O restante do mercado é fragmentado: USDe da Ethena com US$ 13 bilhões, DAI/USDS do Sky Protocol com US$ 9 bilhões, e outros instrumentos menores. O relatório aponta que USDT e USDC respondem por 85% do volume de empréstimos em stablecoin, o que cria risco de concentração que o próprio documento reconhece como análogo ao de qualquer posição de contraparte concentrada em finanças tradicionais.
Stablecoins são, na maioria das vezes, versões digitais de moedas estatais. O crescimento acelerado do mercado é, na prática, expansão da dolarização global via infraestrutura blockchain.
O relatório da Morph cita a previsão de que até 2028 a primeira economia emergente adotará uma stablecoin privada como moeda legal ao lado da sua moeda nacional, e que sub-regiões da África Subsaariana e da América Latina já registram stablecoins respondendo por mais de 20% de todas as transações digitais.
Para economias com moedas fracas e inflação crônica — e o Brasil conhece esse fenômeno de perto — isso pode ser interpretado como proteção individual contra a desvalorização. É uma ferramenta de soberania financeira pessoal. Mas é também a substituição da soberania monetária do Estado-nação por uma infraestrutura controlada por duas empresas privadas americanas, ambas sujeitas à regulação do governo dos EUA.
O GENIUS Act, assinado em lei nos EUA em julho de 2025, formaliza essa estrutura. Stablecoins são classificadas como instrumentos de pagamento, não como títulos nem commodities — o que remove o escrutínio da SEC e da CFTC.
Mas o mesmo ato proíbe explicitamente o pagamento de rendimento em stablecoins de pagamento, o que explica por que JPMorgan criou o MONY, fundo tokenizado que contorna essa restrição oferecendo rendimento via estrutura de depósito, não via stablecoin direta. A regulação resolve a ambiguidade jurídica que mantinha instituições na margem. E simultaneamente cristaliza quem manda.
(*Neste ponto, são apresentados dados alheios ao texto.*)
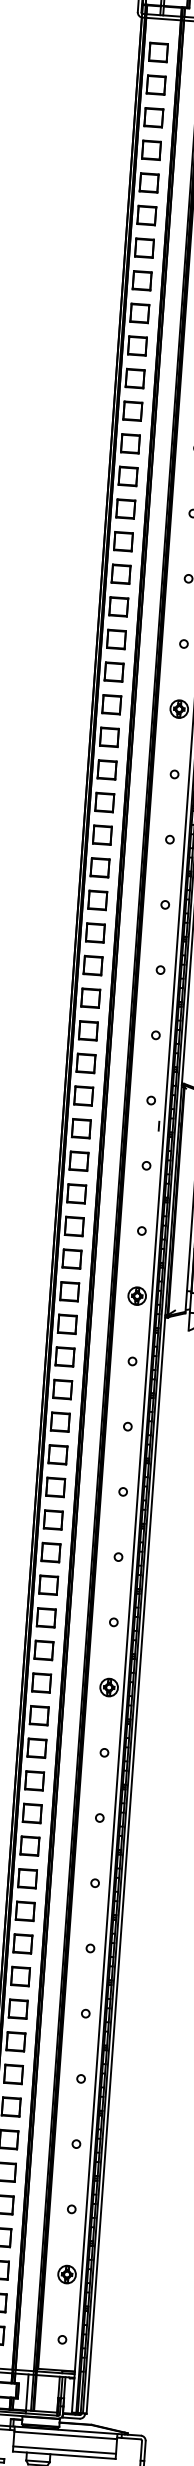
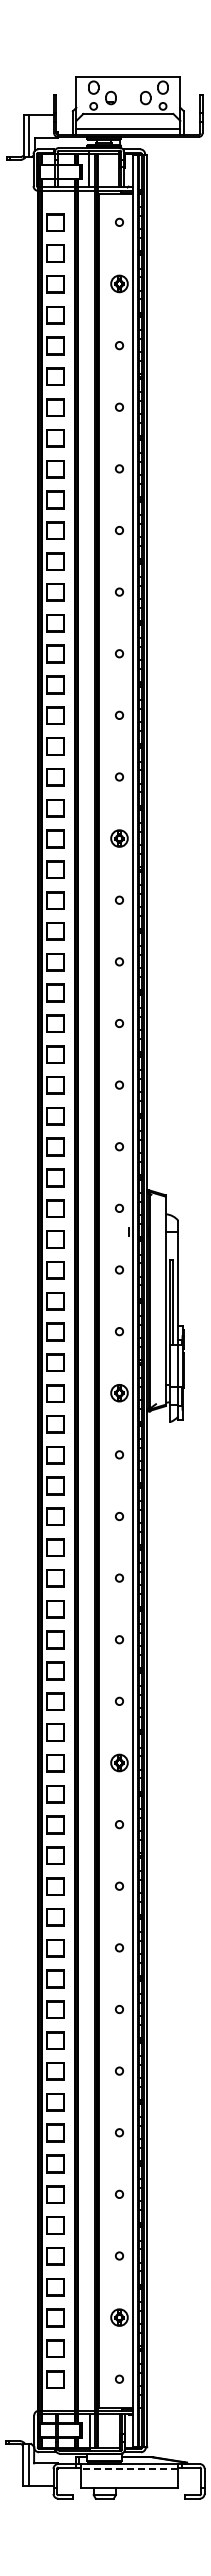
line: (66, 2435) -> (129, 2468), solid -> dashed
line: (64, 2449) -> (128, 2482), removed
O relatório não poupa a Tether de crítica. A S&P Global rebaixou a nota de estabilidade do USDT em fins de 2025, citando a exposição ao Bitcoin nas reservas — uma prática que contraria o modelo de reservas em dólar ou T-Bills exigido pelo GENIUS Act para emissores americanos. A análise do JPMorgan de 2024, citada no documento, apontava a falta de transparência do Tether como risco crescente de mercado.
Mais recentemente, a Tether lançou a USAT para cumprir as exigências do GENIUS Act, enqunto mantém a USDT com adoção global e reservas mais flexíveis, divulgadas na página de transparência do site. Atualmente, Bitcoin compõe 4,37% das reservas do USDT, enquanto a maior parte é composta por tesouro americano e outros depósitos de curto prazo.